Step 2: Prep the area with chlorhexidine-alcohol for 30 seconds. Betadine paint and dry may be substituted in patients with a chlorhexidine or alcohol allergy/sensitivity.

Step 3: Draw up a syringe with 0.5 mL bupivacaine 0.25% and 0.5 mL of methylprednisolone 40 mg/mL with a large (eg, 18g) needle then replace with a 25-27g needle. Lidocaine 1% or 2% may be substituted for bupivacaine but results in a shorter duration of pain relief.

Step 4: Insert the 25-27g needle into the target down through the combined superficial and deep flexor tendon to the central volar proximal phalanx bone (Figure 3). Depress the plunger on the syringe and if no flow occurs, withdraw the needle almost imperceptibly about 1 mm to achieve flow into the space between the posterior flexor tendon sheath and the tendon. There is no need to confirm placement outside the tendon through movement of the digit as in the classic method of injection into the sheath at the A1 pulley.
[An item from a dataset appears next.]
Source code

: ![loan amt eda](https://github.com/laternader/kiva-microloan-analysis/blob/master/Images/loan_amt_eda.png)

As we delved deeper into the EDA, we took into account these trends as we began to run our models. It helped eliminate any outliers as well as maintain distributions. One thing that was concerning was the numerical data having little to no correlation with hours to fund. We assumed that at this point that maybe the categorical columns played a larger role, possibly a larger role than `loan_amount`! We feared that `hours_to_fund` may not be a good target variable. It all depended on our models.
Since the flexor tendon of the thumb is less flat, it may help to grasp either side of the tendon with a clean gloved nondominant hand in the no-touch technique (Figure 3) to insert the needle on the ulnar/palmar side of the thumb over the proximal phalanx.

Figure 3.

Trigger finger and thumb proximal phalangeal intra-sheath injection technique.

What Postinjection Advice Do You Give?

Patients are provided the following “rule of 3s” advice:

Don’t use your finger much for 3 days. (Buddy taping or splinting their finger will remind them to not use it.)

Avoid tight grasping for the next 3 weeks—“no power gripping” to avoid tendon rupture.

If not completely better, return for repeat injection in 3 months (and again for a third and final injection after that as needed).

Expect improvement of pain in days, locking and stiffness in weeks.

For future prevention, use padded gloves, tools, handlebars.

Decrease use of vibratory power tools requiring tight gripping as possible.

Discussion

Stenosing flexor tenosynovitis (TF) is a common disabling condition. Primary care providers should be able to quickly diagnose and provide rapid cure with a simple, low-risk landmark-guided corticosteroid injection. Injection into the flexor tendon sheath overlying the proximal phalanx is safe, effective, and less painful than an injection at the A1 pulley.

Night splinting the affected finger in for 6 to 9 weeks is an acceptable alternative and may augment compliance over continuous splinting. Release procedures are a reasonable alternative for patients who have failed to improve with multiple steroid injections, particularly those at high risk of continued failure.